I am creating a subclass of UIBarButtonItem, to provide some specific functionality.
The new class has an initializer, that is the only one that should be used when creating an instance of the class:
- (id) initWithSomeObject:(SomeObject *)param;
The problem is, all the initializers from UIBarButtonItem are still available, so I could create an instance of my new class using something like
MyCustomUIBarButtonItem *button = [[MyCustomUIBarButtonItem alloc] initWithBarButtonSystemItem:systemItem target:target action:action];
or something else...
Is there a way to hide the initializers from UIBarButtomItem in my subclass, so that they cannot be used?
Just document it clearly that no other initialiser but that one should be used.

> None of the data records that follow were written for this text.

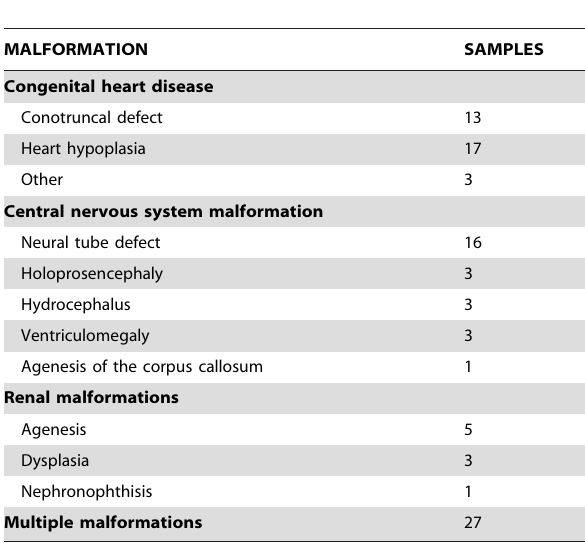
Table 1. Overview of malformations in the 95 analyzed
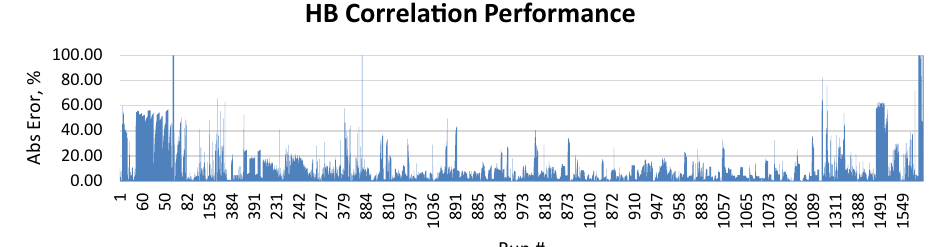
Fig. 1 Hagedorn and Brown correlation performance through the entire database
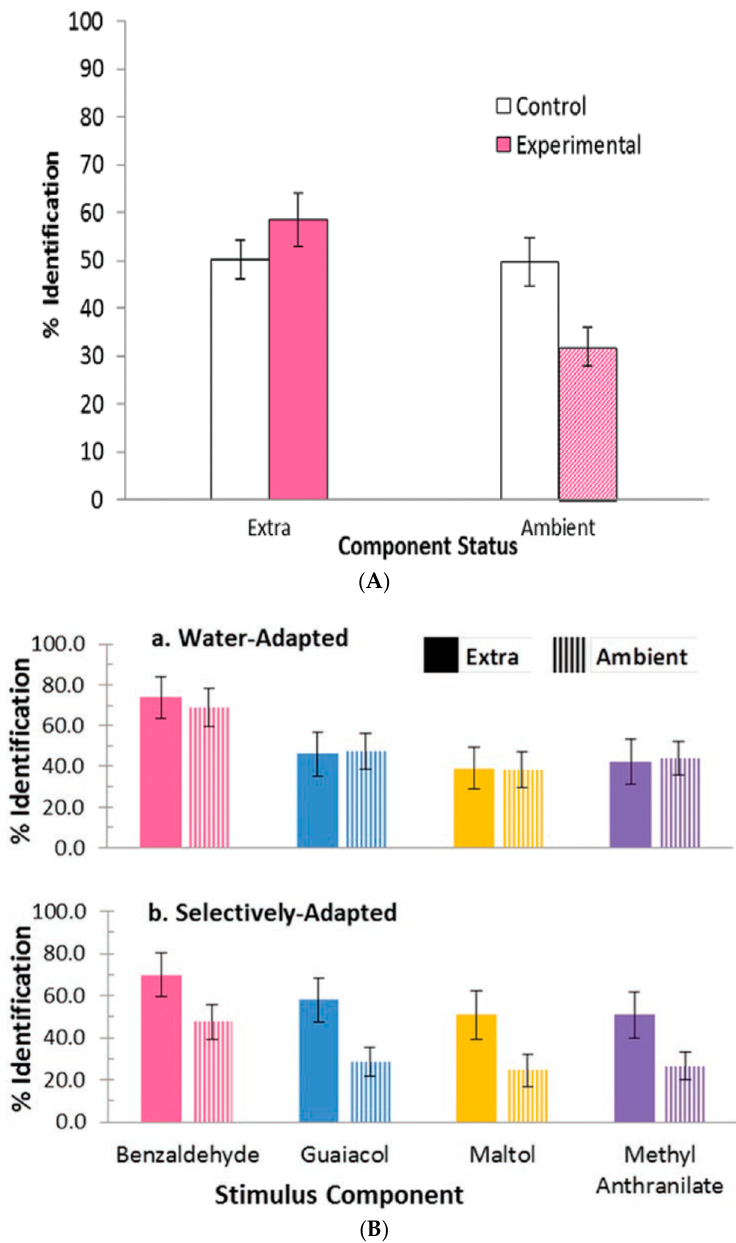
Figure 5. Selective adaptation of cherry, smoke, caramel and grape odors in 2, 3, and 4 component mixtures replicates the results shown in Figure 4 for alcohol, vanilla, mint and rose in spite of benzaldehyde cherry-odor dominance. From [28] with permission of Oxford University Press. ( A ) Results for a second foursome of odors: cherry, smoke, caramel, and grape replicate first shown in Figure 4. Experimental: selectively adapted (rose-colored bars). Control: water-adapted (white bars). (B ) Although benzaldehyde dominates water-adapted mixtures ( a ); extra components dominate selectively-adapted mixtures ( b ).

If you really don't trust your fellow developers or yourself to read the documentation, you can also override the other initialisers and put NSAssert(NO,@"Don't use this");
in the body. You can throw an exception instead of using an assertion.
You can't make private the other initializers; nothing is private in Obj-C. As freespace suggests, the best you can do here is document it and if you really need to, throw exceptions out of the other initializers.
If this seems horrendously error-prone, that's because it is. The initializer cluster pattern with one "designated" one (which there is no syntactical support for) is a fault in the language or Cocoa framework/pattern design, depending on how you look at it.